This repo is a test task for CV/ML engineer position that I've occasionally worked on
Dataset: 2001 images, 8 classes, imbalanced:
name | Count | Total, % | |
---|---|---|---|
0 | chin_curtain | 75 | 3.7 |
1 | classic_long | 186 | 9.3 |
2 | classic_short | 301 | 15.0 |
3 | goatee | 238 | 11.9 |
4 | goatee_with_moustache | 301 | 15.0 |
5 | moustache | 298 | 14.9 |
6 | shaven | 301 | 15.0 |
7 | stubble | 301 | 15.0 |
In order to address issue with dataset imbalance I decided to use pytorch's WeightedRandomSampler, that assigns class weight to each sample in dataset. Less frequent class get higher weight. This results in equal probability of each class being represented in during training. All images were scaled to 224x224 in order to perform computations faster.
General approach is image classification with CNN.
In order to rich high accuracy I decided to use transfer learning, more specifically: ResNet34 trained on ImageNet dataset. Since beard classification is quite different from what originally ResNet34 was trained on, I unfreeze later layers of CNN (the ones that learnt high level representation). Also I replaced last fully-connected layer with custom solution.
In order to prevent over-fitting I used several technique.
- Data Augmentation. Random horizontal flip, rotation and horizontal translation.
- Dropout, BatchNormalization layers.
- Oversampling (described earlier) in order to prevent over-fitting to certain classes, that was controlled by per-class recall calculation.
Training: 45 epochs with SGD started at learning rate = 1e-3 decreased by factor of 10 each 15 epochs.
Training process you could find in file: 'training process.txt'
After each model were evaluated on whole dataset (evaluation process: 'evaluate process.txt') Based on the results model with higher accuracy on whole dataset was selected (results below)
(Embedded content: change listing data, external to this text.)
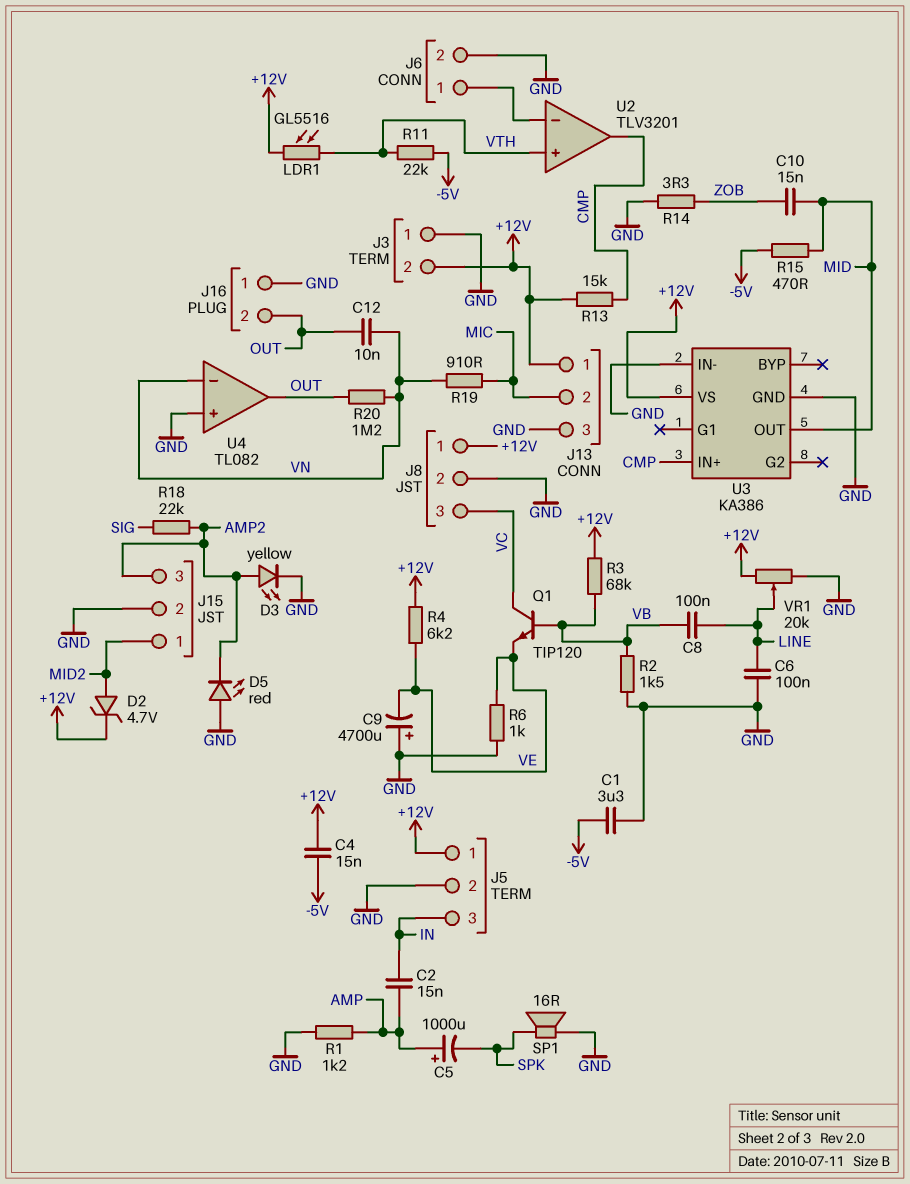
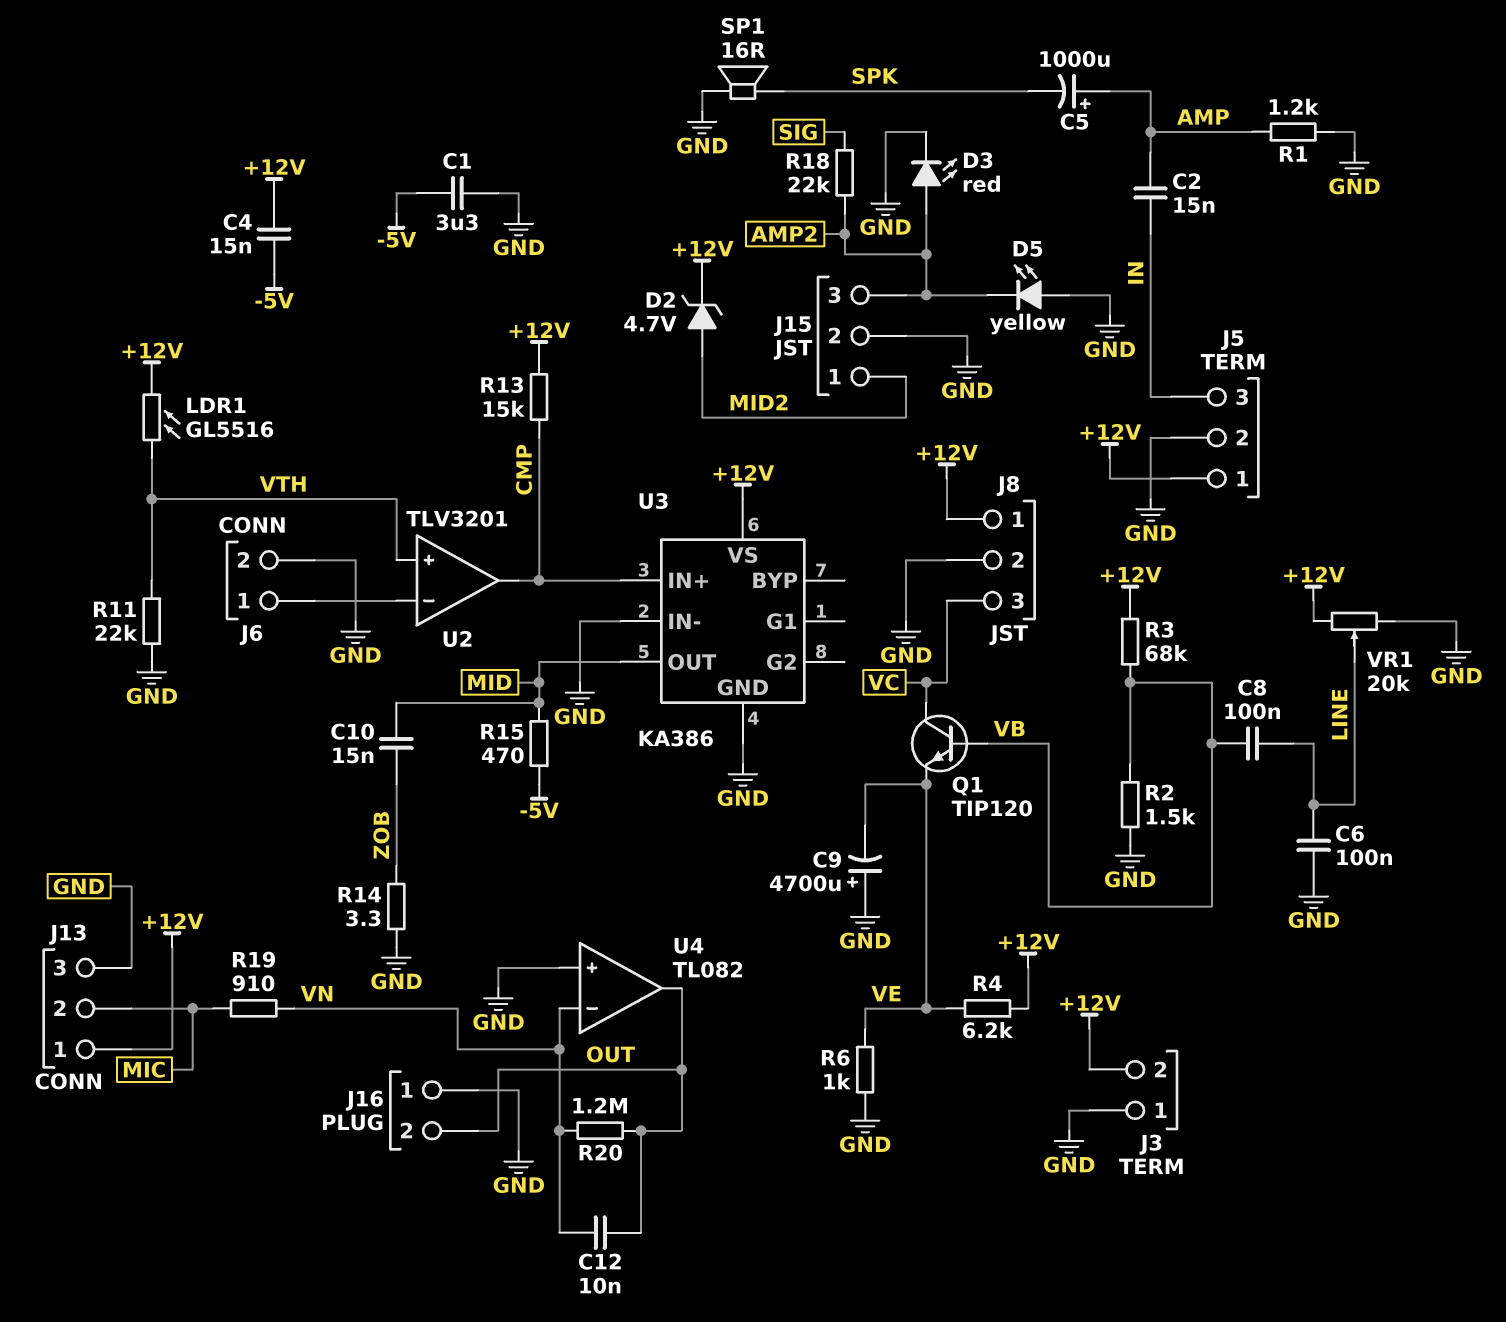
D3: LED yellow (A AMP2, K GND) -> LED red (A AMP2, K GND)
D5: LED red (A GND, K AMP2) -> LED yellow (A GND, K AMP2)
R11: 22k (-5V, VTH) -> 22k (GND, VTH)

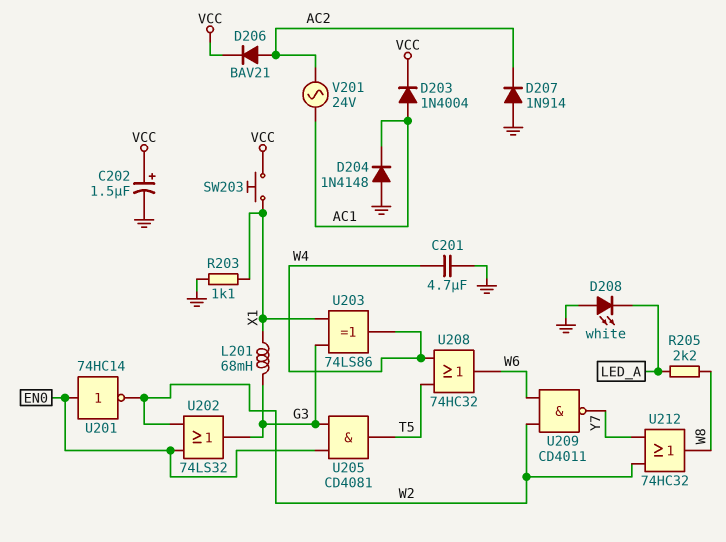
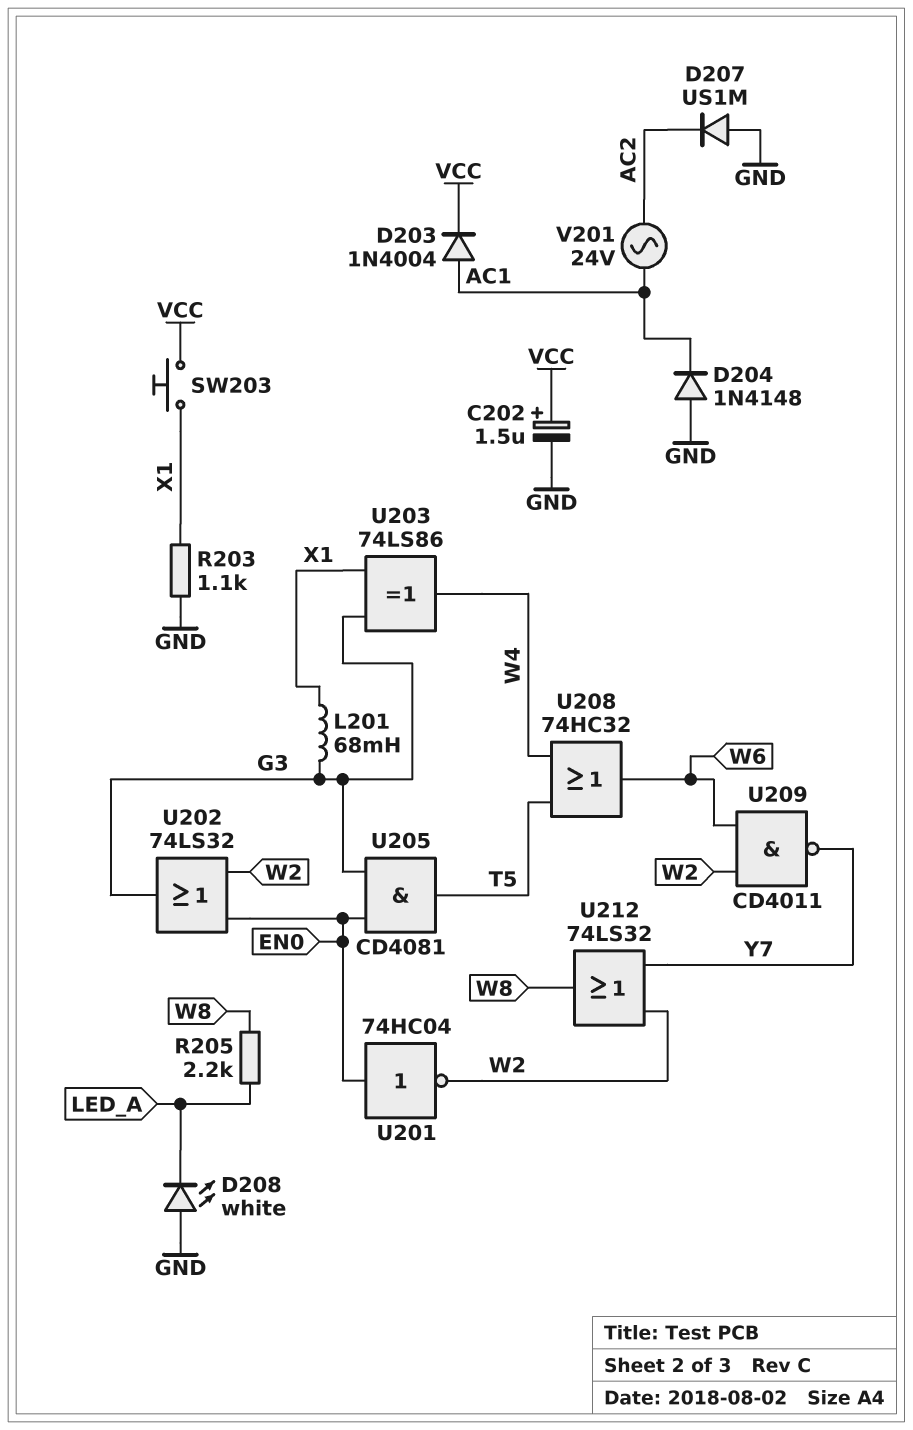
C201: 4.7uF (GND, W4) -> none
D206: diode BAV21 (A AC2, K VCC) -> none
D207: diode 1N914 (A GND, K AC2) -> diode US1M (A GND, K AC2)
U201: NOT 74HC14 (in EN0, out W2) -> NOT 74HC04 (in EN0, out W2)
U212: OR 74HC32 (in W2, in Y7, out W8) -> OR 74LS32 (in W2, in Y7, out W8)

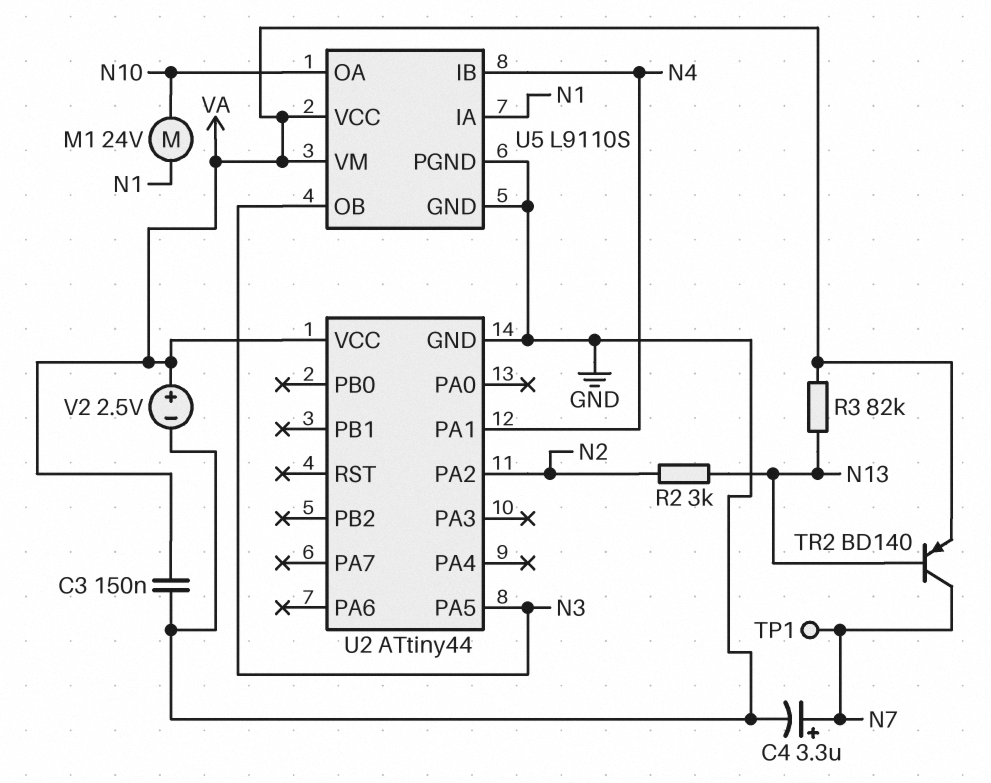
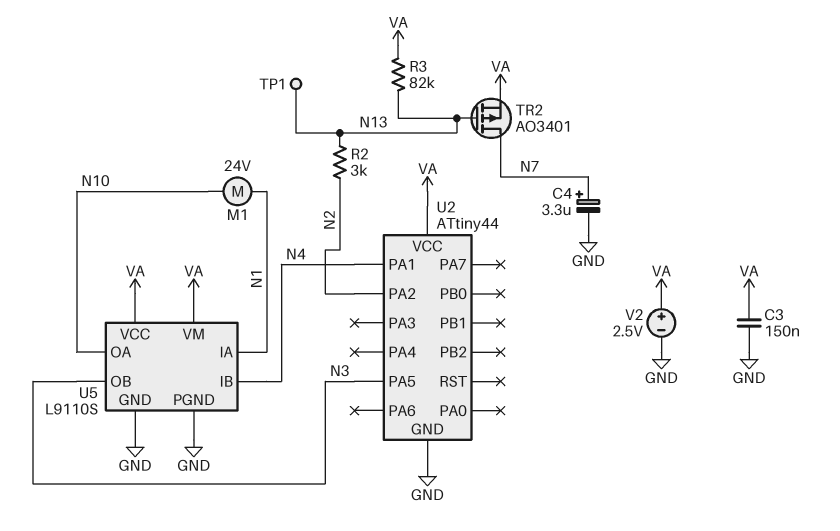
TP1: test point (N7) -> test point (N13)
TR2: PNP BD140 (B N13, C N7, E VA) -> PMOS AO3401 (G N13, D N7, S VA)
model name: 'beard_resnet34_epoch_30.pt'
name | TP | Total | Accuracy, % | |
---|---|---|---|---|
0 | chin_curtain | 70 | 75 | 93.33 |
1 | classic_long | 180 | 186 | 96.77 |
2 | classic_short | 288 | 301 | 95.68 |
3 | goatee | 231 | 238 | 97.06 |
4 | goatee_with_moustache | 282 | 301 | 93.69 |
5 | moustache | 294 | 298 | 98.66 |
6 | shaven | 293 | 301 | 97.34 |
7 | stubble | 284 | 301 | 94.35 |
Average accuracy | 1922 | 2001 | 96.1% |
Further improvements could be done by exploiting deeper CNN, architectures, using ensembles of models, etc.